:: Fragmento del documento ::
━━━━━━━━━━━━━━━━

Cada vez más cocineros recomiendan un truco simple pero efectivo: agregar vinagre a las papas antes de freírlas. Este método casero permite obtener papas fritas más crujientes, doradas y con mejor textura, convirtiéndose en una tendencia en la cocina diaria.
El secreto está en la acción del vinagre sobre el almidón de la papa. Al remojarlas previamente en agua con unas gotas de este ingrediente, se logra que la superficie se mantenga firme, evitando que las papas se rompan o queden blandas durante la fritura.
Esto permite conseguir un resultado ideal: crocantes por fuera y suaves por dentro.
Menos aceite y mejor cocción
Otro de los beneficios es que el vinagre ayuda a reducir la absorción de grasa, lo que se traduce en papas menos aceitosas y más livianas. Además, favorece un dorado más parejo, mejorando tanto la apariencia como el sabor.

━━━━━━━━━━━━━━━━

:: Datos extraídos ::
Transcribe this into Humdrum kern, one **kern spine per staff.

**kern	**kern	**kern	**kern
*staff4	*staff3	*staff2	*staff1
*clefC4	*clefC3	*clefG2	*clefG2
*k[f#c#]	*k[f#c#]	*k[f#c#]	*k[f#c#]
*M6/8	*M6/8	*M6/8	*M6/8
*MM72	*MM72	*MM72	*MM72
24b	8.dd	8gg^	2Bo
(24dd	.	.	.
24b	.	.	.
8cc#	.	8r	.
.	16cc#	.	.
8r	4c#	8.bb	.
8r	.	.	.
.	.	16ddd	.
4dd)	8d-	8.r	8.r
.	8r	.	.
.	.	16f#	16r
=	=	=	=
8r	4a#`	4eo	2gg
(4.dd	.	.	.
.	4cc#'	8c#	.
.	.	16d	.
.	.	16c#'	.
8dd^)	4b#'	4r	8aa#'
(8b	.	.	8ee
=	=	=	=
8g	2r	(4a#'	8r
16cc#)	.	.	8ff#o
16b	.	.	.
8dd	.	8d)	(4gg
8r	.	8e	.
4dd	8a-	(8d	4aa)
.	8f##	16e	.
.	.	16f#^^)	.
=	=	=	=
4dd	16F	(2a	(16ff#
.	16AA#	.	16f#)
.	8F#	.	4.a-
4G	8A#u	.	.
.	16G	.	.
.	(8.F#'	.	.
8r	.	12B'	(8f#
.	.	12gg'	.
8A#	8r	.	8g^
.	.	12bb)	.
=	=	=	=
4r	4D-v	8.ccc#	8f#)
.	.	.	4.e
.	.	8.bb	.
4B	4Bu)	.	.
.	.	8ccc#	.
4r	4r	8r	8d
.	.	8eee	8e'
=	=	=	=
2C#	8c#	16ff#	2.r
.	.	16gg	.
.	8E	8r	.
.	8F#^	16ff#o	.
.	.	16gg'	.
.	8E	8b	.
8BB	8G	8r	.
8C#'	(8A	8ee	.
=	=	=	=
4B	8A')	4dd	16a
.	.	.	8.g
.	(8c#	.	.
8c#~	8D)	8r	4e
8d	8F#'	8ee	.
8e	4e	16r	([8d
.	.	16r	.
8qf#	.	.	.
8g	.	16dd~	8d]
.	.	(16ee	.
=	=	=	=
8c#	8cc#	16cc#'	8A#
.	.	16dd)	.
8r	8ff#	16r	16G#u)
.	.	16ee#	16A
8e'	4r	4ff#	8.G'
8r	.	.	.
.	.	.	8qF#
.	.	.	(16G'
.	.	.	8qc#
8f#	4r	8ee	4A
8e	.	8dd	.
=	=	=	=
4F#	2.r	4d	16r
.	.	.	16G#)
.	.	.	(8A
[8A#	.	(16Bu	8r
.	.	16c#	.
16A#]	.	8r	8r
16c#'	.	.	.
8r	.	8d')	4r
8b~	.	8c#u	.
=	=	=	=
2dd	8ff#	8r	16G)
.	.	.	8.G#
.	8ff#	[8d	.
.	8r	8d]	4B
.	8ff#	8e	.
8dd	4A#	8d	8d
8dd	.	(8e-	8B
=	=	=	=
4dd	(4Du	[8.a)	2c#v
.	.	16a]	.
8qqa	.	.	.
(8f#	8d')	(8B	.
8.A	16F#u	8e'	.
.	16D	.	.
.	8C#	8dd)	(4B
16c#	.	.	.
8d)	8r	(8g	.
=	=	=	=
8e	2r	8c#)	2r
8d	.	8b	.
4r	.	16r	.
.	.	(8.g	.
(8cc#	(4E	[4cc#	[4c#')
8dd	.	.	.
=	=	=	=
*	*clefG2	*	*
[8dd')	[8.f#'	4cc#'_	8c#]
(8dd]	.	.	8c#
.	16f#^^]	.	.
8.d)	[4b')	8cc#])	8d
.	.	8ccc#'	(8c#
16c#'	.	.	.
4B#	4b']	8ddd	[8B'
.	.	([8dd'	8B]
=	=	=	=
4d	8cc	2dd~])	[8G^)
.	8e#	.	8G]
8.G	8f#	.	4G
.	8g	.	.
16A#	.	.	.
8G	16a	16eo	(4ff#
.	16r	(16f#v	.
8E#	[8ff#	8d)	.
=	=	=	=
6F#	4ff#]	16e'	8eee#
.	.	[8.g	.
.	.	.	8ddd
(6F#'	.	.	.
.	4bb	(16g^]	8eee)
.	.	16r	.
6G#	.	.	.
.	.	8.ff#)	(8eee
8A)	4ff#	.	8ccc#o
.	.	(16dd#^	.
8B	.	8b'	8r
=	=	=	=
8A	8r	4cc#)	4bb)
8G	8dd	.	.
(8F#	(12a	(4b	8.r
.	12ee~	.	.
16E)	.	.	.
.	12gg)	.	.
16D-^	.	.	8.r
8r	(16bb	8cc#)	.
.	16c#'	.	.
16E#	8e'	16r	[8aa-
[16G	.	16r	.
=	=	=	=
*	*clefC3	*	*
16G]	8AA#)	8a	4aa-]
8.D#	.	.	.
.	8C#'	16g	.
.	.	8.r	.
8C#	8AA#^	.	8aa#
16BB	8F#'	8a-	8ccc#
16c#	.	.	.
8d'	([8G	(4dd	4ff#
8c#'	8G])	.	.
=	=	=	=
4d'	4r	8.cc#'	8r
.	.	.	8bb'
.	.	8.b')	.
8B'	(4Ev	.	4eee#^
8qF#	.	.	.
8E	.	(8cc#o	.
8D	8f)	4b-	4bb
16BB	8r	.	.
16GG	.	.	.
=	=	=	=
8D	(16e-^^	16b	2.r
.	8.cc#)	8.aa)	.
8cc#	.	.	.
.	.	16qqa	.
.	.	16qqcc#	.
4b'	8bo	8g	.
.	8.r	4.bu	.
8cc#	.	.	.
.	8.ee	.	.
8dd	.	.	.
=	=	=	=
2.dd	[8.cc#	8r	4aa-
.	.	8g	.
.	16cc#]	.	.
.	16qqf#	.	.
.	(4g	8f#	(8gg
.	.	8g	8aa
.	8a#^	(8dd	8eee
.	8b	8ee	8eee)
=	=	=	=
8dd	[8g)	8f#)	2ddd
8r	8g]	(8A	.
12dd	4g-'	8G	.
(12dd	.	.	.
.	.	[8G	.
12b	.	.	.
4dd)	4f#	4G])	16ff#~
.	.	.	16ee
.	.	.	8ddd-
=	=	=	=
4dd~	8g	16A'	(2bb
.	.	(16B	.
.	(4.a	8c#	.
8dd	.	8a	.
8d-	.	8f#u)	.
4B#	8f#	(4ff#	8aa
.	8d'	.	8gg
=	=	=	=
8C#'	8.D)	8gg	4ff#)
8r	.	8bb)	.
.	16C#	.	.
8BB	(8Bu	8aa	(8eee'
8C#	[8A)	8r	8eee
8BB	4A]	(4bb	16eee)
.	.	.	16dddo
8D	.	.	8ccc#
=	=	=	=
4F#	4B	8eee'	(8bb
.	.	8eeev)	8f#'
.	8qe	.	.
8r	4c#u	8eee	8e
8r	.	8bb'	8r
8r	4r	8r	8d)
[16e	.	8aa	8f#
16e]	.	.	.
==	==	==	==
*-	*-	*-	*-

━━━━━━━━━━━━━━━━

:: Compruebe su comprensión ::
(a) En el texto sobre el vinagre en las papas fritas, ¿sobre qué componente de la papa actúa el vinagre?
(b) Enumere todos los adjetivos con los que el texto sobre el vinagre en las papas fritas describe cómo quedan las papas al usar este método.
(c) Continúe el texto sobre el vinagre en las papas fritas a partir de su última oración.

:: Respuestas numeradas ::
(a) Sobre el almidón de la papa.

(b) Crujientes, doradas, crocantes, suaves, (menos) aceitosas y livianas.

(c)
Cómo aplicar este truco en casa
Para lograr mejores resultados, se recomienda:
- Cortar las papas y colocarlas en un recipiente con agua fría y un chorrito de vinagre
- Dejarlas reposar entre 20 y 30 minutos
- Escurrirlas y secarlas bien antes de llevarlas al aceite caliente
Este paso previo es clave para optimizar la fritura sin modificar el sabor final.
Un truco simple con grandes resultados
Incorporar vinagre en la preparación es una técnica fácil que puede marcar la diferencia. Permite obtener papas fritas más crocantes, doradas y con menor contenido graso, logrando un resultado más cercano al de una cocina profesional.
Así, este método se posiciona como uno de los secretos mejor guardados para mejorar las papas fritas en casa.